Startup Opportunities in Critical Minerals in Ontario
Supply Chain Management: In this rapidly evolving sector, there are ample opportunities for startups to innovate in supply chain management. With the growing demand for critical minerals, efficient and sustainable supply chain solutions are essential. Startups could develop technologies or services to optimize logistics, ensure responsible sourcing, and improve transparency and traceability in the mineral supply chain.
Manufacturing: There’s also significant potential in manufacturing, especially in processing raw minerals into usable forms or creating components for the critical minerals industry. Startups can focus on developing new processing technologies that are more efficient or environmentally friendly. With Ontario’s integrated supply chain, there’s an opportunity for startups to contribute to the province’s manufacturing capabilities, particularly in areas like electric vehicle components and battery technology.
Ontario’s Government funding in critical minerals
- Deduction of Provincial/Territorial Mining Taxes and Royalties: Taxes and royalties on mineral resource income are fully deductible for corporate income tax.

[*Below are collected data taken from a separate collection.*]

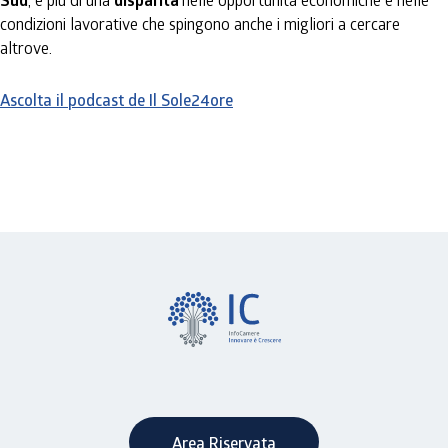
Sud
disparità
condizioni lavorative che spingono anche i migliori a cercare
altrove.
Ascolta il podcast de Il Sole24ore
Area Riservata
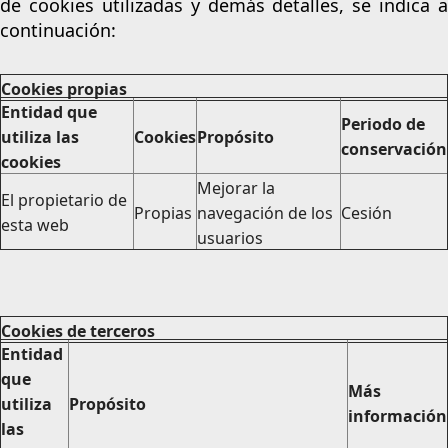
de cookies utilizadas y demás detalles, se indica a
continuación:
Cookies propias
Entidad que
Periodo de
utiliza las
Cookies
Propósito
conservación
cookies
Mejorar la
El propietario de
Propias
navegación de los
Cesión
esta web
usuarios
Cookies de terceros
Entidad
que
Más
utiliza
Propósito
información
las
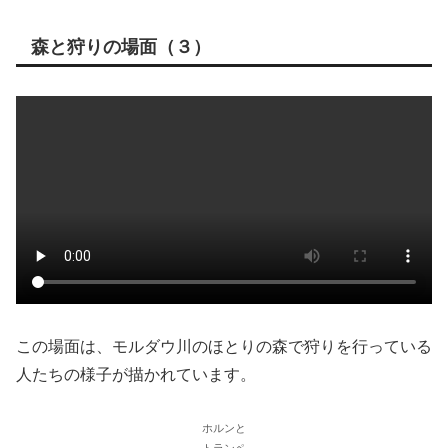
森と狩りの場面（３）
この場面は、モルダウ川のほとりの森で狩りを行っている
人たちの様子が描かれています。
ホルンと
トランペ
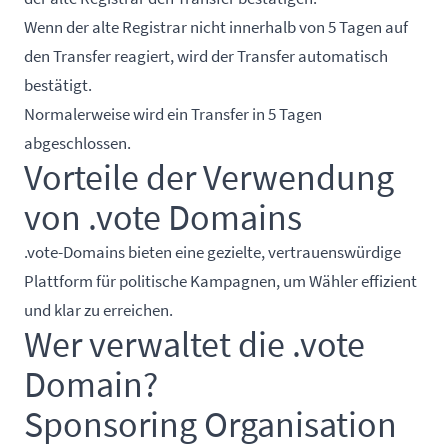
Wenn der alte Registrar nicht innerhalb von 5 Tagen auf
den Transfer reagiert, wird der Transfer automatisch
bestätigt.
Normalerweise wird ein Transfer in 5 Tagen
abgeschlossen.
Vorteile der Verwendung
von .vote Domains
.vote-Domains bieten eine gezielte, vertrauenswürdige
Plattform für politische Kampagnen, um Wähler effizient
und klar zu erreichen.
Wer verwaltet die .vote
Domain?
Sponsoring Organisation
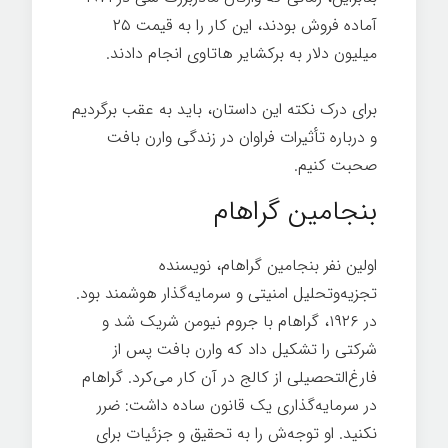
آماده فروش بودند، این کار را به قیمت ۲۵
میلیون دلار به برکشایر هاتاوی انجام دادند.
برای درک نکته این داستان، باید به عقب برگردیم
و درباره تأثیرات فراوان در زندگی وارن بافت
صحبت کنیم.
بنجامین گراهام
اولین نفر بنجامین گراهام، نویسنده
تجزیه‌وتحلیل امنیتی و سرمایه‌گذار هوشمند بود.
در ۱۹۲۶، گراهام با جروم نیومن شریک شد و
شرکتی را تشکیل داد که وارن بافت پس از
فارغ‌التحصیلی از کالج در آن کار می‌کرد. گراهام
در سرمایه‌گذاری یک قانون ساده داشت: ضرر
نکنید. او توجه‌ش را به تحقیق و جزئیات برای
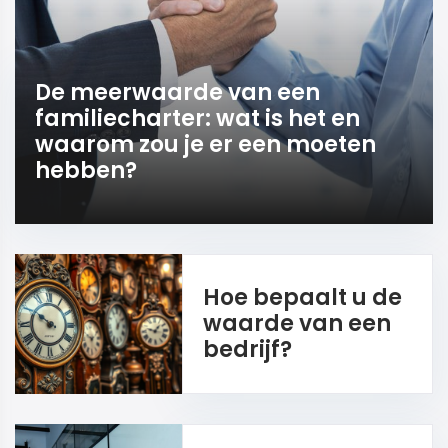
De meerwaarde van een
familiecharter: wat is het en
waarom zou je er een moeten
hebben?
Hoe bepaalt u de
waarde van een
bedrijf?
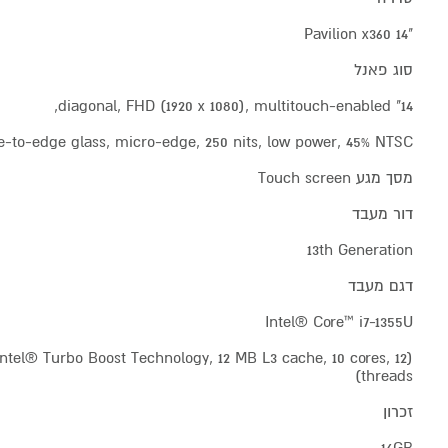
"Pavilion x360 14
סוג פאנל
14" diagonal, FHD (1920 x 1080), multitouch-enabled,
e-to-edge glass, micro-edge, 250 nits, low power, 45% NTSC
מסך מגע Touch screen
דור מעבד
13th Generation
דגם מעבד
Intel® Core™ i7-1355U
 Intel® Turbo Boost Technology, 12 MB L3 cache, 10 cores, 12
threads)
זכרון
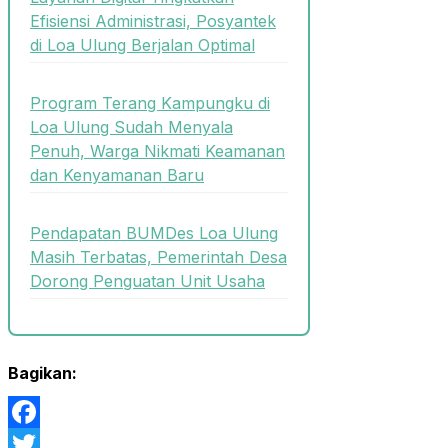
Efisiensi Administrasi, Posyantek
di Loa Ulung Berjalan Optimal
Program Terang Kampungku di
Loa Ulung Sudah Menyala
Penuh, Warga Nikmati Keamanan
dan Kenyamanan Baru
Pendapatan BUMDes Loa Ulung
Masih Terbatas, Pemerintah Desa
Dorong Penguatan Unit Usaha
Bagikan:
Facebook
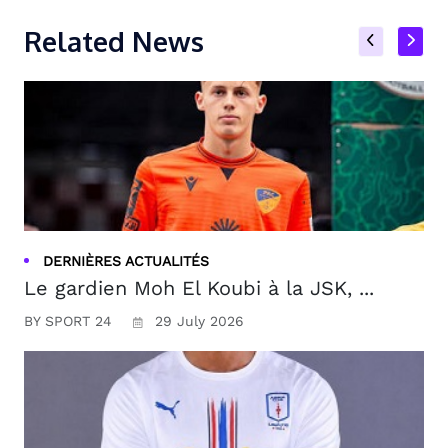
Related News
DERNIÈRES ACTUALITÉS
Le gardien Moh El Koubi à la JSK, ...
BY SPORT 24
29 July 2026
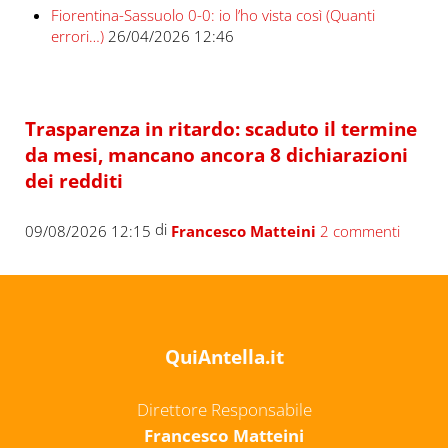
Fiorentina-Sassuolo 0-0: io l’ho vista così (Quanti
errori…)
26/04/2026 12:46
Trasparenza in ritardo: scaduto il termine
da mesi, mancano ancora 8 dichiarazioni
dei redditi
di
09/08/2026 12:15
Francesco Matteini
2 commenti
QuiAntella.it
Direttore Responsabile
Francesco Matteini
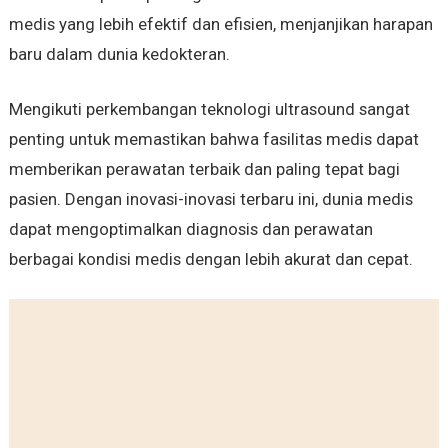
medis yang lebih efektif dan efisien, menjanjikan harapan
baru dalam dunia kedokteran.
Mengikuti perkembangan teknologi ultrasound sangat
penting untuk memastikan bahwa fasilitas medis dapat
memberikan perawatan terbaik dan paling tepat bagi
pasien. Dengan inovasi-inovasi terbaru ini, dunia medis
dapat mengoptimalkan diagnosis dan perawatan
berbagai kondisi medis dengan lebih akurat dan cepat.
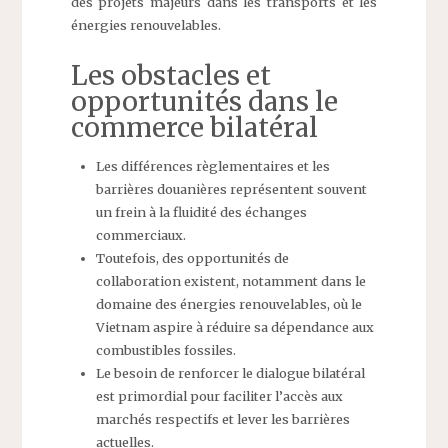
des projets majeurs dans les transports et les
énergies renouvelables.
Les obstacles et
opportunités dans le
commerce bilatéral
Les différences règlementaires et les
barrières douanières représentent souvent
un frein à la fluidité des échanges
commerciaux.
Toutefois, des opportunités de
collaboration existent, notamment dans le
domaine des énergies renouvelables, où le
Vietnam aspire à réduire sa dépendance aux
combustibles fossiles.
Le besoin de renforcer le dialogue bilatéral
est primordial pour faciliter l’accès aux
marchés respectifs et lever les barrières
actuelles.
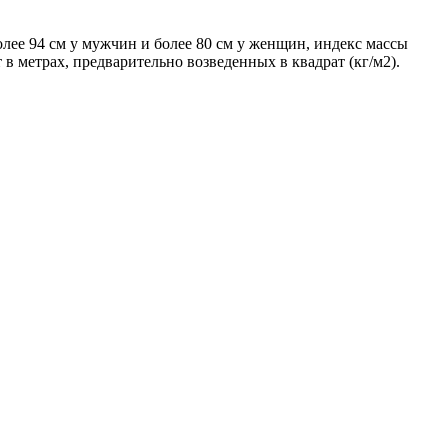
лее 94 см у мужчин и более 80 см у женщин, индекс массы
 в метрах, предварительно возведенных в квадрат (кг/м2).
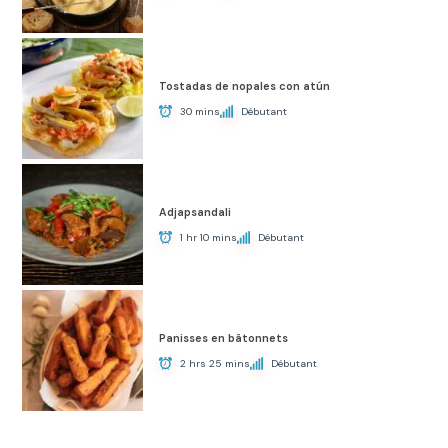
Tostadas de nopales con atún
30 mins
Débutant
Adjapsandali
1 hr 10 mins
Débutant
Panisses en bâtonnets
2 hrs 25 mins
Débutant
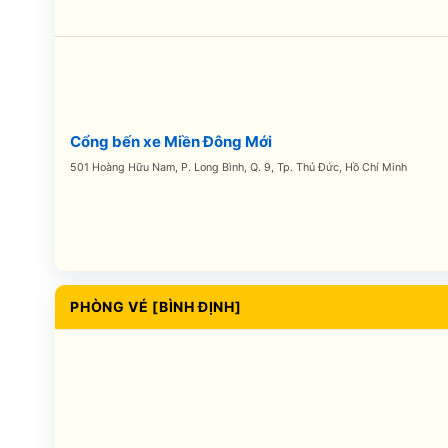
Cổng bến xe Miền Đông Mới
501 Hoàng Hữu Nam, P. Long Bình, Q. 9, Tp. Thủ Đức, Hồ Chí Minh
PHÒNG VÉ [BÌNH ĐỊNH]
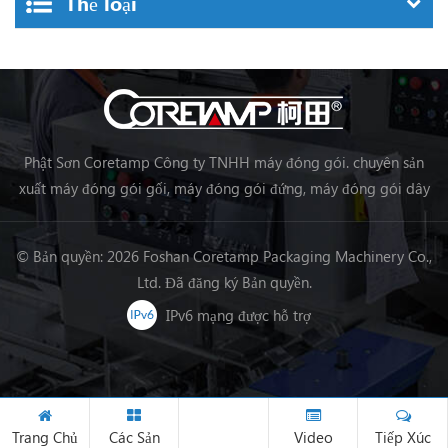
Thể loại
Phật Sơn Coretamp Công ty TNHH máy đóng gói. chuyên sản
xuất máy đóng gói gối, máy đóng gói đứng, máy đóng gói dây
chuyền chế biến thực phẩm, máy đóng gói rau củ quả máy đóng
gói, v.v.
© Bản quyền: 2026 Foshan Coretamp Packaging Machinery Co.,
Ltd. Đã đăng ký Bản quyền.
IPv6 mạng được hỗ trợ
Trang Chủ
Các Sản
Video
Tiếp Xúc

- Flow-Through Shares (FTSs): FTSs allow companies to transfer certain expenses, such as mineral exploration or development, to shareholders which can reduce their taxable income.
- Mineral Exploration Tax Credit (METC): 15% credit to help exploration companies raise equity funds and an extended FTS investment tax deduction until March 31, 2024.
- Accelerated Capital Cost Allowance: Businesses can write off 100% of the cost of machinery used in specified clean energy generation/ conservation equipment.
- Canadian Exploration Expense (CEE): Expenses incurred when determining the existence, location, extent, or quality of a mineral resource in Canada are 100% deductible in the same year.
- Canadian Development Expense (CDE): Expenses such as sinking or excavating a mine shaft, and pre-production mine development expenses after 2017, are deductible at a 30% declining balance
- Northern Energy Advantage Program (NEAP): Mining companies in Northern Ontario can enjoy competitive, stable and predictable electricity price rates through this program.
- Ontario Junior Exploration Program: This program helps with the early financing of junior mining companies.
- Northern Ontario Heritage Fund Corporation: Mining companies can get financial assistance from this fund.
- Clean Tech Tax Credit: A 30% refundable credit on eligible clean tech equipment costs, available from 2023 to 2032/2034.
- Canada Growth Fund: Targets risk mitigation in natural resources and critical supply chains using tools like concessional loans. Its goal is to draw private capital for the net-zero economy, focusing on critical minerals development.
- Loss Provisions: Acknowledging the mining industry’s volatility, Canada allows net capital losses to be carried back three years or forward indefinitely, and non-capital losses to be carried back three years or forward for 20 years.
- Critical Minerals Innovation Fund (CMIF): The Critical Minerals Innovation Fund (CMIF) provides funding to projects that help strengthen Ontario’s critical minerals sector.